Ma non è questo il problema più importante, nel campo in questione. La vera difficoltà nasce dai tentativi di McDonaldizzare gli sport per raggiungere risultato numerici più alti che si può a detrimento della qualità del gioco.
Nel basket la tendenza è rappresentata dai 24 secondi per professionisti e dai 35 secondi per le gare nei college, tempi concessi alla squadra in possesso di palla per tentare il canestro. Non tanto tempo fa il basket era un gioco molto più tranquillo. Una squadra poteva portare palla per il campo e prendersi tutto il tempo necessario per mettere un giocatore in condizione di fare un buon tiro. I tifosi di una volta si esaltavano davanti alle strategie e alle manovre messi in atto in questa operazione.
Sul finire della gara, la squadra con un vantaggio anche minimo poteva cercare di “congelare” la palla, vale a dire evitare di arrischiare un tiro difficile che, se fuori canestro, poteva regalare all’avversario il possesso di palla e la possibilità di ridurre, o persino strappare, il vantaggio.

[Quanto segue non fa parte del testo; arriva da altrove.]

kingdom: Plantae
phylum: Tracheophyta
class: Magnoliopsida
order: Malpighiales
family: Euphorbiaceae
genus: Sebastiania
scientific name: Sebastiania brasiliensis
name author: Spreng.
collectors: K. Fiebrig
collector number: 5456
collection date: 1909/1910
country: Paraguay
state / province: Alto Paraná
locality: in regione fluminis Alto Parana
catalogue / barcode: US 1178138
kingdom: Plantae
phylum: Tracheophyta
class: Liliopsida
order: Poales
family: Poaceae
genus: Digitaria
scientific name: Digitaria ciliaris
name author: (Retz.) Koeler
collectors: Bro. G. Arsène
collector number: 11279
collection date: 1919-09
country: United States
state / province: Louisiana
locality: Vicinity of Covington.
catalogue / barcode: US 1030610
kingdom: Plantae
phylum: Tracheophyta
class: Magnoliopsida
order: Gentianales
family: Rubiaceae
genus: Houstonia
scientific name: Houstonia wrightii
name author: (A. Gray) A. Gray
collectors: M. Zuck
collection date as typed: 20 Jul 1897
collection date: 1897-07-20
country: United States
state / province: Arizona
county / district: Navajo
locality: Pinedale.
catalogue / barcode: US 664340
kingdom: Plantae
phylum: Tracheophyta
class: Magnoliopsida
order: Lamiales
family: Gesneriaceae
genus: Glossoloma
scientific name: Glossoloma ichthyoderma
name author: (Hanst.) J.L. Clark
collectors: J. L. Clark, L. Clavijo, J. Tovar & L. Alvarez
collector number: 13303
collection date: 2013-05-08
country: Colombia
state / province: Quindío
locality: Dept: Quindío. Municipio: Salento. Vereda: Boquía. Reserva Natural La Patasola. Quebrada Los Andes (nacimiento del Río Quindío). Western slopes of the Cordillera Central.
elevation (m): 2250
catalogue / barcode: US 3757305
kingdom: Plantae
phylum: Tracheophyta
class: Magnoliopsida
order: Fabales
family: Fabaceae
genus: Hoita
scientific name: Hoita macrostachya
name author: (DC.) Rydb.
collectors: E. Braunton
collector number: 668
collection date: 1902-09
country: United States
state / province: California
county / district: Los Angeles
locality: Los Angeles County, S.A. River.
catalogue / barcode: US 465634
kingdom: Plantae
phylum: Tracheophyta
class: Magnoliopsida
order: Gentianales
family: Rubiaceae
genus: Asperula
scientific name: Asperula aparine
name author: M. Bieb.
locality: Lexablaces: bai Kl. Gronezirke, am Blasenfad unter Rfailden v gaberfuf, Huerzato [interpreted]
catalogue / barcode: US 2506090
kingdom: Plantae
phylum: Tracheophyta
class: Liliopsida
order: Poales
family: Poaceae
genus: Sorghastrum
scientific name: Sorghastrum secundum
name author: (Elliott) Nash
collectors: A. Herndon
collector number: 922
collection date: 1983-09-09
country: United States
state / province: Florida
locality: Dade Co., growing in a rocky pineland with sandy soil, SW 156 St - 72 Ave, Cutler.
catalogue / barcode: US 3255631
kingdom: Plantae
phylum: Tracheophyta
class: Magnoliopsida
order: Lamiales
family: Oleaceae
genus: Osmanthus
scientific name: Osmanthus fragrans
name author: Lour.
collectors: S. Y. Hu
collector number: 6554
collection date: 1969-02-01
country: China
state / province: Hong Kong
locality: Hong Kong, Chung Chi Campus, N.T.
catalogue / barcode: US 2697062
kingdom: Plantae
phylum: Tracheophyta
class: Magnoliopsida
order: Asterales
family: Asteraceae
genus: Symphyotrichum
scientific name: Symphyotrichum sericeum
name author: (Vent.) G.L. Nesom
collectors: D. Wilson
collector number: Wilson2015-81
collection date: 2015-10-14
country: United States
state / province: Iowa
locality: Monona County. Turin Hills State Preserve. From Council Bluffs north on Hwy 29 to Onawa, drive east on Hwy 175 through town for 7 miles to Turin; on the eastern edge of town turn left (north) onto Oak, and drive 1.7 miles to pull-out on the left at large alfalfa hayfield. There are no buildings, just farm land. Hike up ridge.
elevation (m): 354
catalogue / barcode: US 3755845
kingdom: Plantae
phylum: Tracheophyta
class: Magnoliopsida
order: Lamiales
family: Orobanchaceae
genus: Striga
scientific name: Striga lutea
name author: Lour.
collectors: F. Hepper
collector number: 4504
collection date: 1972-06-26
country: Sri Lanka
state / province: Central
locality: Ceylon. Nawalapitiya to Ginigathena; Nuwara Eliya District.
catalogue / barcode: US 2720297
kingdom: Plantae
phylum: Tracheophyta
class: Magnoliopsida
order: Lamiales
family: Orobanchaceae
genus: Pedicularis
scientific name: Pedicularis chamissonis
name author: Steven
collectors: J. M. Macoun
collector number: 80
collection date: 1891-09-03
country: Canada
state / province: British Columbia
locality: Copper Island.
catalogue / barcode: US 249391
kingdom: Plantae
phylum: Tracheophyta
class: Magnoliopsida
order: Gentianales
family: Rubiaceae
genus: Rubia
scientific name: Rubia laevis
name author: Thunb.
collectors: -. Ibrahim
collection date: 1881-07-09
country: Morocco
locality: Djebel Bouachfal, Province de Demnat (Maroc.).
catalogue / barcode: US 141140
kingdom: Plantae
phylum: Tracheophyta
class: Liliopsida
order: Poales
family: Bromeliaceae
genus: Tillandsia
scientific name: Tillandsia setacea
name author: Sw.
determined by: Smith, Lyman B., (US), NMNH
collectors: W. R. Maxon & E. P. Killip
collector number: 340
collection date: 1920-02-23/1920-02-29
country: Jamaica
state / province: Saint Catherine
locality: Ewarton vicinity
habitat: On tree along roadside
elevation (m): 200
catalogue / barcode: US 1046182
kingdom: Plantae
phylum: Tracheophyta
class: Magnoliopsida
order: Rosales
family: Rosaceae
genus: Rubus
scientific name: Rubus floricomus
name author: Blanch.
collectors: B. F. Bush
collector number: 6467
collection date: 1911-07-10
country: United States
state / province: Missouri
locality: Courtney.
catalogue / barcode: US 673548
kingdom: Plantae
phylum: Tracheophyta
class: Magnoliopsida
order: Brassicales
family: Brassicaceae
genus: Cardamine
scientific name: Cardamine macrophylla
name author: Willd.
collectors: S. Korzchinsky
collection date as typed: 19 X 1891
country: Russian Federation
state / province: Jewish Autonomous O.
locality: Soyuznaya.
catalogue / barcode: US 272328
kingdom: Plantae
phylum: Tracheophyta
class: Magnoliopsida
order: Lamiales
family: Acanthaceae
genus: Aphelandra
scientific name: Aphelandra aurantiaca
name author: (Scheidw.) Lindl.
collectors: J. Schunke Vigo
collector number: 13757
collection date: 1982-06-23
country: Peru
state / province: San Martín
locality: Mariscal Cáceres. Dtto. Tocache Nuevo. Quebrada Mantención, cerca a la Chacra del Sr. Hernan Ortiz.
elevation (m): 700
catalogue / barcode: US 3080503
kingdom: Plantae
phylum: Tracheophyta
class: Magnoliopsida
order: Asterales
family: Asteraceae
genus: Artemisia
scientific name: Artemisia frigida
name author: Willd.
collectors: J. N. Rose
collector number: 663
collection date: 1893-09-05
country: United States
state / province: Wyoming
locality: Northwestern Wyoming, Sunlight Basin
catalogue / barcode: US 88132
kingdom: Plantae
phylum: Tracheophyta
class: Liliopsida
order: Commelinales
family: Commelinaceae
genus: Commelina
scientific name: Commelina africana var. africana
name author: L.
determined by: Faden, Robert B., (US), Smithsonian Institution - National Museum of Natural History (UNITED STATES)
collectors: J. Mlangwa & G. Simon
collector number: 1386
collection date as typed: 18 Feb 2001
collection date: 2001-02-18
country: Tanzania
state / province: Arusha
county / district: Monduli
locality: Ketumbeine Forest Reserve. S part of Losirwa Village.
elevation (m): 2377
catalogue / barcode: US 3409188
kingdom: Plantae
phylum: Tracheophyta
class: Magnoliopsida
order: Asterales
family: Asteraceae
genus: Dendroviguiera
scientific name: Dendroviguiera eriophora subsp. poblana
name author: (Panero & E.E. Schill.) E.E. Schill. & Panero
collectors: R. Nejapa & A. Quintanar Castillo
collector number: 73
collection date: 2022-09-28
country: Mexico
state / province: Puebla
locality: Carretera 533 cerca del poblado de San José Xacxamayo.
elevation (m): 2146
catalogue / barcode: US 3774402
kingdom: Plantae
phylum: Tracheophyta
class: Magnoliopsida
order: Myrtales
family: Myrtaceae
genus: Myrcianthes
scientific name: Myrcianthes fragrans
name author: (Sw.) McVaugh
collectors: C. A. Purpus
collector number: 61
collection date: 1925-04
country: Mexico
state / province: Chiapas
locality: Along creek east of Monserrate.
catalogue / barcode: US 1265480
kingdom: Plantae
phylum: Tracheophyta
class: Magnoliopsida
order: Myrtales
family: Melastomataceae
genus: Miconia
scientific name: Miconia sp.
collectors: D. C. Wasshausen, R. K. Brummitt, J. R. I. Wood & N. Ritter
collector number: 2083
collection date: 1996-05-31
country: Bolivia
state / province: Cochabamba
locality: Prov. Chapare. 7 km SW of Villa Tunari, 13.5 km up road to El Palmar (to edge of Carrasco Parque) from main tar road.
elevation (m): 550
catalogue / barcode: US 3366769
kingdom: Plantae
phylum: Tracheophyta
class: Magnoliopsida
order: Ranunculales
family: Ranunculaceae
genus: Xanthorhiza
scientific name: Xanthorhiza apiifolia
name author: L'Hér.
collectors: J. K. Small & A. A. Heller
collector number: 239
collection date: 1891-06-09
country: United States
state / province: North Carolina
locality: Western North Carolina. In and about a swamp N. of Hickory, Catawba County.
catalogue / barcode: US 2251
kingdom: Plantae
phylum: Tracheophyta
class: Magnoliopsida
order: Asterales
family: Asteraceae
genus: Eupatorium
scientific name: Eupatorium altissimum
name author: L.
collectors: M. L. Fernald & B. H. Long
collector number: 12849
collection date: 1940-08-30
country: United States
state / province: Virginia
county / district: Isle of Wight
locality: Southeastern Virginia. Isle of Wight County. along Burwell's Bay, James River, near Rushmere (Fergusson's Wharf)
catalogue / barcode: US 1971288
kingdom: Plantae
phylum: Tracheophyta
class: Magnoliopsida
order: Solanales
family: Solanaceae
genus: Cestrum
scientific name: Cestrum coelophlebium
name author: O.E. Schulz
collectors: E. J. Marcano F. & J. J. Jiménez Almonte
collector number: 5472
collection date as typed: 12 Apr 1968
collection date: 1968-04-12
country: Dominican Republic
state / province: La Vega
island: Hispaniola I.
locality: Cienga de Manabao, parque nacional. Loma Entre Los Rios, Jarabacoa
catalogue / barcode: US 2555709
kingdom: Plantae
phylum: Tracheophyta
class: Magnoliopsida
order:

Nel corso degli ultimi decenni la direzione del basket professionistico e universitario ha deciso che i tifosi cresciuti nell’età di McDonald’s avevano bisogno di assistere a gare più veloci e di vedere un maggior numero di canestri. In altre parole, che volevano dal basket la stessa cosa che ricevevano dai fast-food, cioè gran velocità e grandi quantità.
Si credeva, evidentemente a ragione, che partite più veloci e con punteggi più alti avrebbero significato pubblico più numeroso e maggiori incassi. Sicché la comparsa della regola dei 24 e 35 secondi portò a gare più dinamiche e con punteggi più alti, nelle quali molti più canestri venivano tentati e realizzati. Ma molti appassionati di questo sport hanno la sensazione che questo stile “corri e tira”, indotto dai segnatempo, abbia rovinato la qualità del gioco. Addio tecniche di gioco individuale e di squadra che rendevano il gioco così allettante per i puristi.